_Task objective_
Keeping every word the same, give again only the lines from the one with "MATRIKULAZIOA" through the end of the data, both included, and leave every picture out.

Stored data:
________________________________________

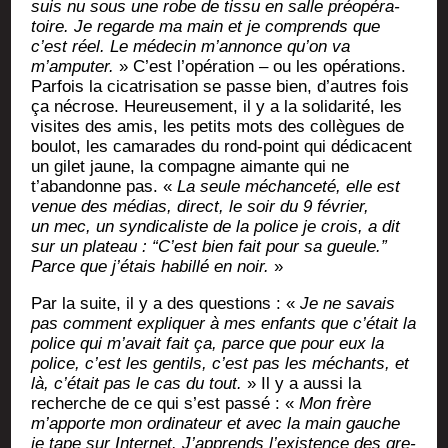
suis nu sous une robe de tis­su en salle pré­opé­ra­
toire. Je regarde ma main et je com­prends que
c’est réel. Le méde­cin m’annonce qu’on va
m’amputer.
» C’est l’opération – ou les opé­ra­tions.
Par­fois la cica­tri­sa­tion se passe bien, d’autres fois
ça nécrose. Heu­reu­se­ment, il y a la soli­da­ri­té, les
visites des amis, les petits mots des col­lègues de
bou­lot, les cama­rades du rond-point qui dédi­cacent
un gilet jaune, la com­pagne aimante qui ne
t’abandonne pas. «
La seule méchan­ce­té, elle est
venue des médias, direct, le soir du 9 février,
un mec, un syn­di­ca­liste de la police je crois, a dit
sur un pla­teau : “C’est bien fait pour sa gueule.”
Parce que j’étais habillé en noir.
»
Par la suite, il y a des ques­tions : «
Je ne savais
pas com­ment expli­quer à mes enfants que c’était la
police qui m’avait fait ça, parce que pour eux la
police, c’est les gen­tils, c’est pas les méchants, et
là, c’était pas le cas du tout.
» Il y a aus­si la
recherche de ce qui s’est pas­sé : «
Mon frère
m’apporte mon ordi­na­teur et avec la main gauche
je tape sur Inter­net. J’apprends l’existence des gre­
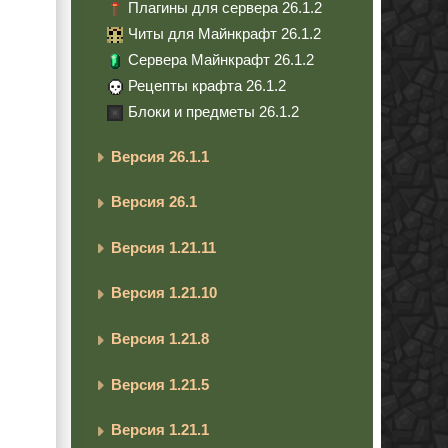
Плагины для сервера 26.1.2
Читы для Майнкрафт 26.1.2
Сервера Майнкрафт 26.1.2
Рецепты крафта 26.1.2
Блоки и предметы 26.1.2
Версия 26.1.1
Версия 26.1
Версия 1.21.11
Версия 1.21.10
Версия 1.21.8
Версия 1.21.5
Версия 1.21.1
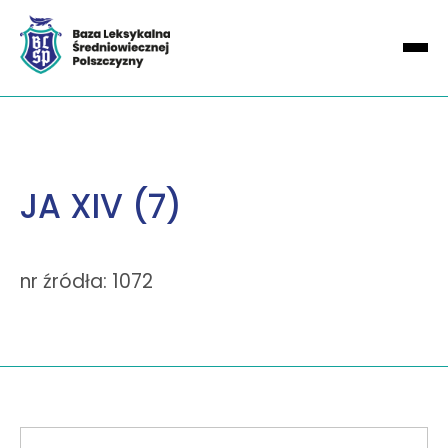
JA XIV (7)
nr źródła: 1072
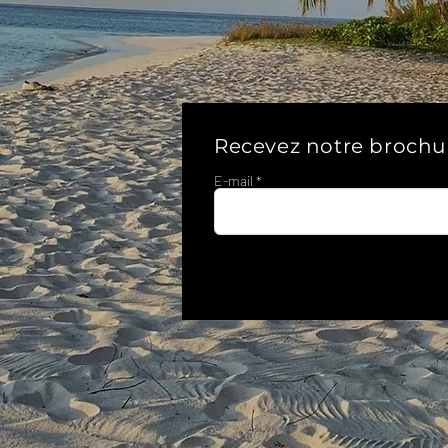
Recevez notre brochu
E-mail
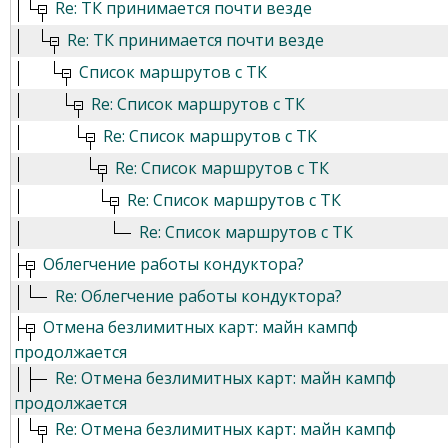
Re: ТК принимается почти везде
Re: ТК принимается почти везде
Список маршрутов с ТК
Re: Список маршрутов с ТК
Re: Список маршрутов с ТК
Re: Список маршрутов с ТК
Re: Список маршрутов с ТК
Re: Список маршрутов с ТК
Облегчение работы кондуктора?
Re: Облегчение работы кондуктора?
Отмена безлимитных карт: майн кампф
продолжается
Re: Отмена безлимитных карт: майн кампф
продолжается
Re: Отмена безлимитных карт: майн кампф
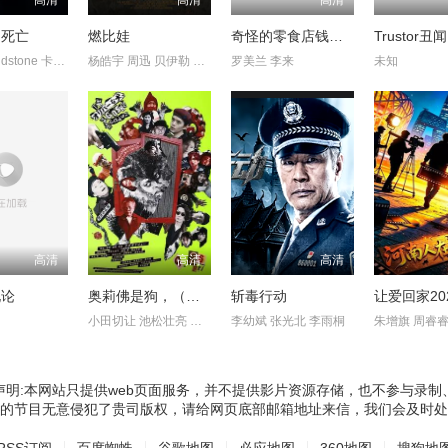
的死亡
燃比娃
奇怪的零食店钱天堂
CandiceLidstone 卡梅伦·布罗德 马克·戴 EdenBroda BryceWynte
杨皓宇 周迅 贝伊勒 康春雷
罗美兰 李来
未知
高清
高清
高清
化论
奥莉佛是狗，（天哪！！）这家伙电影版
斩毒行动
让爱回家20
小田切让 池松壮亮 麻生久美子
李幼斌 张光北 李雨桐
朱增旗 周睿
声明:本网站只提供web页面服务，并不提供影片资源存储，也不参与录制
的节目无意侵犯了贵司版权，请给网页底部邮箱地址来信，我们会及时处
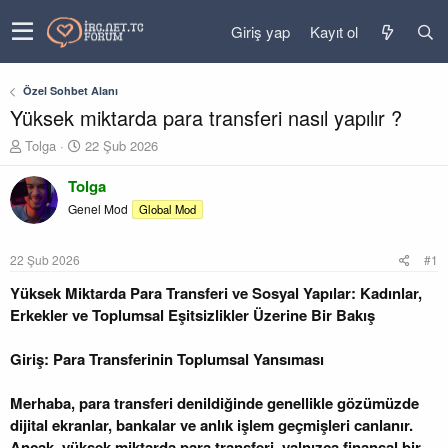
Giriş yap
Kayıt ol
Özel Sohbet Alanı
Yüksek miktarda para transferi nasıl yapılır ?
K
B
Tolga
22 Şub 2026
o
a
n
ş
Tolga
u
l
Genel Mod
Global Mod
y
a
u
n
b
g
22 Şub 2026
#1
a
ı
ş
ç
Yüksek Miktarda Para Transferi ve Sosyal Yapılar: Kadınlar,
l
t
Erkekler ve Toplumsal Eşitsizlikler Üzerine Bir Bakış
a
a
t
r
Giriş: Para Transferinin Toplumsal Yansıması
a
i
n
h
i
Merhaba, para transferi denildiğinde genellikle gözümüzde
dijital ekranlar, bankalar ve anlık işlem geçmişleri canlanır.
Ancak, yüksek miktarda para transferi, yalnızca finansal bir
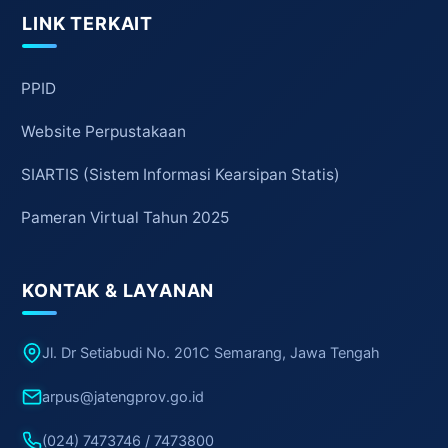
LINK TERKAIT
PPID
Website Perpustakaan
SIARTIS (Sistem Informasi Kearsipan Statis)
Pameran Virtual Tahun 2025
KONTAK & LAYANAN
Jl. Dr Setiabudi No. 201C Semarang, Jawa Tengah
arpus@jatengprov.go.id
(024) 7473746 / 7473800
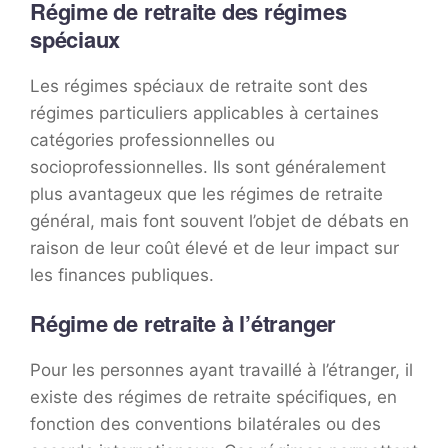
Régime de retraite des régimes
spéciaux
Les régimes spéciaux de retraite sont des
régimes particuliers applicables à certaines
catégories professionnelles ou
socioprofessionnelles. Ils sont généralement
plus avantageux que les régimes de retraite
général, mais font souvent l’objet de débats en
raison de leur coût élevé et de leur impact sur
les finances publiques.
Régime de retraite à l’étranger
Pour les personnes ayant travaillé à l’étranger, il
existe des régimes de retraite spécifiques, en
fonction des conventions bilatérales ou des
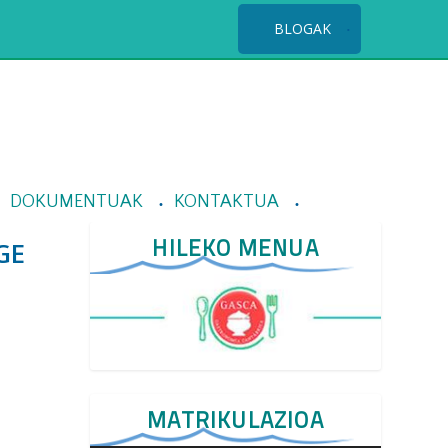
BLOGAK
DOKUMENTUAK
KONTAKTUA
HILEKO MENUA
GE
MATRIKULAZIOA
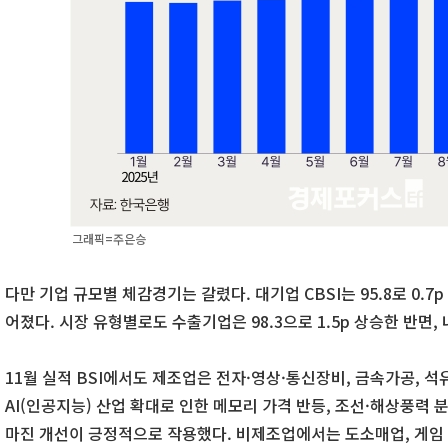
그래픽=주은승
다만 기업 규모별 체감경기는 갈렸다. 대기업 CBSI는 95.8로 0.7p
어졌다. 시장 유형별로도 수출기업은 98.3으로 1.5p 상승한 반면, 
11월 실적 BSI에서도 제조업은 전자·영상·통신장비, 금속가공, 
AI(인공지능) 산업 확대로 인한 메모리 가격 반등, 조선·해상풍력 
마진 개선이 긍정적으로 작용했다. 비제조업에서는 도소매업, 게임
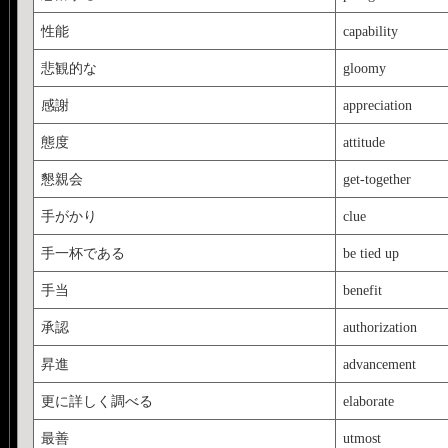
性能
capability
悲観的な
gloomy
感謝
appreciation
態度
attitude
懇親会
get-together
手がかり
clue
手一杯である
be tied up
手当
benefit
承認
authorization
昇進
advancement
更に詳しく調べる
elaborate
最善
utmost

________________________________________

_Answer space_
MATRIKULAZIOA
그래픽=주은승
다만 기업 규모별 체감경기는 갈렸다. 대기업 CBSI는 95.8로 0.7p
어졌다. 시장 유형별로도 수출기업은 98.3으로 1.5p 상승한 반면, 
11월 실적 BSI에서도 제조업은 전자·영상·통신장비, 금속가공, 
AI(인공지능) 산업 확대로 인한 메모리 가격 반등, 조선·해상풍력 
마진 개선이 긍정적으로 작용했다. 비제조업에서는 도소매업, 게임
性能
capability
悲観的な
gloomy
感謝
appreciation
態度
attitude
懇親会
get-together
手がかり
clue
手一杯である
be tied up
手当
benefit
承認
authorization
昇進
advancement
更に詳しく調べる
elaborate
最善
utmost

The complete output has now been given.